BEGIN MATERIAL SHOWN
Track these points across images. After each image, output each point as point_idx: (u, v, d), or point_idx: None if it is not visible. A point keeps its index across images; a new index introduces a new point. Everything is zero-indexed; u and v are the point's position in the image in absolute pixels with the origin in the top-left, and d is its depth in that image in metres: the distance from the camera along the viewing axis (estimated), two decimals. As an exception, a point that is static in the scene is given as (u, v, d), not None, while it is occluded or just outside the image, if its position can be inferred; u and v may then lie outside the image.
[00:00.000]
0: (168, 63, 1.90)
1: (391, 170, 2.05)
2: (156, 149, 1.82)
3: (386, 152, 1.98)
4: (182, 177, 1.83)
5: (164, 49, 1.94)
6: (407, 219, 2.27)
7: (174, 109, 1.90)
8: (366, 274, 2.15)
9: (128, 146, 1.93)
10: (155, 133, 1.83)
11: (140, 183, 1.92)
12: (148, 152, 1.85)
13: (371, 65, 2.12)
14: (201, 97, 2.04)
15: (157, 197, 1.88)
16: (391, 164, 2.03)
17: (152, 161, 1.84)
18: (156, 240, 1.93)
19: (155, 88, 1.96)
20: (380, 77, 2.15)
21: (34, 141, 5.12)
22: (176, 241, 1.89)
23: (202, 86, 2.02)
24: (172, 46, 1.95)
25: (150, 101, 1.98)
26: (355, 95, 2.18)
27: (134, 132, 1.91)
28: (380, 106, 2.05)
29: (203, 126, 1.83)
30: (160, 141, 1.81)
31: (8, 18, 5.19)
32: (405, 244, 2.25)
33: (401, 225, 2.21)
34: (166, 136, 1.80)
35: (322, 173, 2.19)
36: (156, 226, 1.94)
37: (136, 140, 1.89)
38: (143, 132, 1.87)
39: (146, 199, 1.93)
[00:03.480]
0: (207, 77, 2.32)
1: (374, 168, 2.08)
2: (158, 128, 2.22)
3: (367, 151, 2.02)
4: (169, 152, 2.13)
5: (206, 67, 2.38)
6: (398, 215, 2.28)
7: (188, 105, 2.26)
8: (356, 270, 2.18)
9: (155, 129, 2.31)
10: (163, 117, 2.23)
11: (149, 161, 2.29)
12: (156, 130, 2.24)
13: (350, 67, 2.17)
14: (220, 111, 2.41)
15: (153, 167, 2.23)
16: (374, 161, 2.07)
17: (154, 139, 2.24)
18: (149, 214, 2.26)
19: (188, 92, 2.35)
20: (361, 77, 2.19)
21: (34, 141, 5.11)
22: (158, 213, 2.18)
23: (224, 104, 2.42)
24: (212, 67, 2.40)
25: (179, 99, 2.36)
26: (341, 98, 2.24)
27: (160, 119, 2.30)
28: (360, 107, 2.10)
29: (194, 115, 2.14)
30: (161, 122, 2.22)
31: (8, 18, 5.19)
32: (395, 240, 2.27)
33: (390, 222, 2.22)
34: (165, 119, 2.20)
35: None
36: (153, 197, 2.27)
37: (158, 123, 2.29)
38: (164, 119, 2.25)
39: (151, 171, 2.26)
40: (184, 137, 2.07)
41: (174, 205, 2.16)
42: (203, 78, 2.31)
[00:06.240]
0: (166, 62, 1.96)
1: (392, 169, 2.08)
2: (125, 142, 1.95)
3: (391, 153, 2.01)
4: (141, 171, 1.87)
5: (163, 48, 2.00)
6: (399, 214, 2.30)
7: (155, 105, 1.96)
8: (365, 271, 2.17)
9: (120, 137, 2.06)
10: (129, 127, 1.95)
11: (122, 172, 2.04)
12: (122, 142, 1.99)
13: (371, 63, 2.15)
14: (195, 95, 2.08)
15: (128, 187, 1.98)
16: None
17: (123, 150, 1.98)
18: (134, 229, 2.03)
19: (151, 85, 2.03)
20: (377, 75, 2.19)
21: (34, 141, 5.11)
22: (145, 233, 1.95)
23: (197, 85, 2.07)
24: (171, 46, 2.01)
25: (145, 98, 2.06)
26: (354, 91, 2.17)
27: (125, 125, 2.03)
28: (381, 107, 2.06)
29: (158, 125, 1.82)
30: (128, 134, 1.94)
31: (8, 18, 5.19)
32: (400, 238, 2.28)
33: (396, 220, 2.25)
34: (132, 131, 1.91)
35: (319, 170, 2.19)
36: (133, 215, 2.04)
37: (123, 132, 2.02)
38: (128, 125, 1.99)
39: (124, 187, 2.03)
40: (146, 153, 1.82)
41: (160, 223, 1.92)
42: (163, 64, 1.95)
END MATERIAL SHOWN
BEGIN MATERIAL SHOWN
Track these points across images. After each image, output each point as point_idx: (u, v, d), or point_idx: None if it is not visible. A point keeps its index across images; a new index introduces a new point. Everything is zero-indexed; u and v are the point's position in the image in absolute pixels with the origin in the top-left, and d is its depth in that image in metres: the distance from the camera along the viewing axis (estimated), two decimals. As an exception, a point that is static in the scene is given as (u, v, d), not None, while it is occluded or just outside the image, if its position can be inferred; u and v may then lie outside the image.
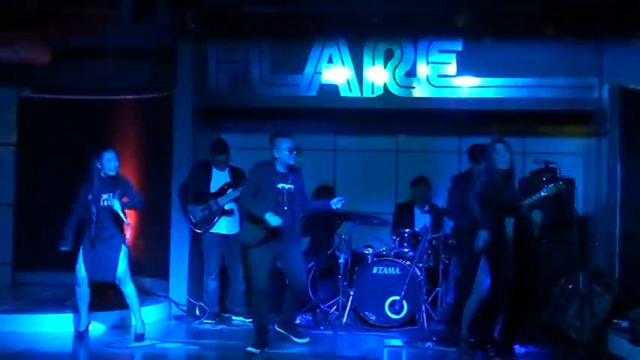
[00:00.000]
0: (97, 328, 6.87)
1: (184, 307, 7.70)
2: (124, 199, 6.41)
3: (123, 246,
END MATERIAL SHOWN
BEGIN MATERIAL SHOWN
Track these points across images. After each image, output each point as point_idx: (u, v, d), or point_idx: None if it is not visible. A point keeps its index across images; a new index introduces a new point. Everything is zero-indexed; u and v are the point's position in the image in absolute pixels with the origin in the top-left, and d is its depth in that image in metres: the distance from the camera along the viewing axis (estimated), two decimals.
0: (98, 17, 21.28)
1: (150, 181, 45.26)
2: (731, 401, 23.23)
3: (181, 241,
END MATERIAL SHOWN
*EXERCISE REQUIREMENTS*
From the listing above, repeat exactly the lines starting at the line that includes "19: (155, 88, 1.96)" and ending at the line that includes "33: (401, 225, 2.21)", with nothing outside that span.

*OUTPUT BELOW*
19: (155, 88, 1.96)
20: (380, 77, 2.15)
21: (34, 141, 5.12)
22: (176, 241, 1.89)
23: (202, 86, 2.02)
24: (172, 46, 1.95)
25: (150, 101, 1.98)
26: (355, 95, 2.18)
27: (134, 132, 1.91)
28: (380, 106, 2.05)
29: (203, 126, 1.83)
30: (160, 141, 1.81)
31: (8, 18, 5.19)
32: (405, 244, 2.25)
33: (401, 225, 2.21)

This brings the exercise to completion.